Le ministre peut être fier d’avoir contribué à supprimer des milliers de postes dans l’Éducation nationale. En effet, depuis le début de son mandat, Jean-Michel Blanquer a supprimé 7900 postes dans le second degré, soit l’équivalent de 166 collèges. Les personnels de l’Education nationale dénoncent unanimement le manque de personnels enseignant·e·s, d’AESH, de Vie scolaire, de médico-sociaux, administratifs et techniques. Malgré tout, le ministère poursuit son entreprise de casse du service public en supprimant 440 postes dans les collèges et les lycées à la rentrée 2022. Ces suppressions de postes aggravent les inégalités scolaires et sociales et conduisent à augmenter le nombre d’élèves par classe au détriment de la qualité de l’enseignement.
Le ministre peut être fier d’avoir contribué à faire des économies sur le dos des personnels. En effet, M. Blanquer se vante d’avoir augmenté les budgets de l’Éducation nationale « comme jamais ils ne l’avaient été ». Pourtant, depuis 2019, leur part dans le PIB est descendue à 6,6 %… Alors qu’elle était de 7,7 % en 1994. En réalité, l’État n’a jamais dépensé aussi peu de son budget pour l’EN depuis près de 30 ans… À cet exercice, Jean-Michel Blanquer fait figure de bon élève. En 2021, il rend à Bercy 75 millions de son budget. En 2020, c’est 600 millions. En 2018, c’était 200 millions qui étaient rendus, soit l’équivalent de 4200 postes enseignants et de la moitié de la revalorisation promise aux enseignants qui était promise en 2021. Pendant ce temps, les enseignants français sont moins bien payés que leurs collègues de l’OCDE tout en ayant des classes bien plus chargées.
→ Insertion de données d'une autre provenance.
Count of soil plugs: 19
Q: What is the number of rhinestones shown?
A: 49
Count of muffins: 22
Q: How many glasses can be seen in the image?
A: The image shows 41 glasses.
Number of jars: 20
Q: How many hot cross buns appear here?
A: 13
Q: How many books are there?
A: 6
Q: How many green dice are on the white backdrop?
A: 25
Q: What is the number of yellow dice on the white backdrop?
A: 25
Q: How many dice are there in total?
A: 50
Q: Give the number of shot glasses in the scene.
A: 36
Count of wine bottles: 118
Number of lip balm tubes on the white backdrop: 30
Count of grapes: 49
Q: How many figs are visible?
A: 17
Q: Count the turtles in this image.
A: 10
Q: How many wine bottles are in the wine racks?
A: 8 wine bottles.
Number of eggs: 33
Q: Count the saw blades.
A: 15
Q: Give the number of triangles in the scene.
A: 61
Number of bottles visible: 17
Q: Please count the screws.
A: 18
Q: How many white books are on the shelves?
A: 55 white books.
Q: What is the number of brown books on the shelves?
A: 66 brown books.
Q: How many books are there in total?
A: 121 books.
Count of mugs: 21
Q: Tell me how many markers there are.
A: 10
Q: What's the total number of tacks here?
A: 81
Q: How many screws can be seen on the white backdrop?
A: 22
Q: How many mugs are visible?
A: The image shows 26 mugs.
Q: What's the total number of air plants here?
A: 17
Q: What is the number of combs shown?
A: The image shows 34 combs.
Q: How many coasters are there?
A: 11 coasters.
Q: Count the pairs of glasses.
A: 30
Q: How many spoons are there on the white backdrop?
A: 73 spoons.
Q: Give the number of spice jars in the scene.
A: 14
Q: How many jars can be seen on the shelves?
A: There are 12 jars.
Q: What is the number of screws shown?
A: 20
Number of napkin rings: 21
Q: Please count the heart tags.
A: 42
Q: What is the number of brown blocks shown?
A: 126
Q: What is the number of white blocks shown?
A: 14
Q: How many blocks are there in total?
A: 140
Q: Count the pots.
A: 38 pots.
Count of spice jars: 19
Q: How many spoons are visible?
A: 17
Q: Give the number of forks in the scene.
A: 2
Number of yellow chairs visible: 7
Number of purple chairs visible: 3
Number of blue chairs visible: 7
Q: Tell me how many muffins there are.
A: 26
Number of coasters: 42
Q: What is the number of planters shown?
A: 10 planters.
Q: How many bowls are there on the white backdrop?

Si l’objectif du gouvernement était de creuser les inégalités entre les élèves et d’aggraver les conditions de travail des personnels, Blanquer peut être fier de lui, c’est mission réussie. Le ministre laisse, après cinq années d’exercice, une école d’autant plus dégradée que sa gestion de la crise sanitaire a été lamentable : multiplication des protocoles illisibles, obstination irresponsable à ne pas fermer les écoles, sous-investissement en masques et en gel… Avec un tel bilan, quid des perspectives ? SUD éducation réaffirme la nécessité de mettre en place un plan d’urgence pour l’éducation qui remette l’intérêt des élèves et des personnels au cœur de la politique éducative et salariale du ministère. Si l’école de Jean-Michel Blanquer a broyé les élèves et les personnels, à l’inverse, nous défendons sans relâche le projet d’une école plus juste et plus égalitaire, pour une société de demain plus juste, et plus égalitaire.


1. https://www.huffingtonpost.fr/2017/05/26/le-ministre-de-leducation-fixe-son-agenda-il-ny-aura-pas-de_a_22111292/
2. http://www.cafepedagogique.net/lexpresso/Pages 2022/03/02032022Article637817999058176805.aspx
3. D’après les chiffres de la loi de Finances 2022.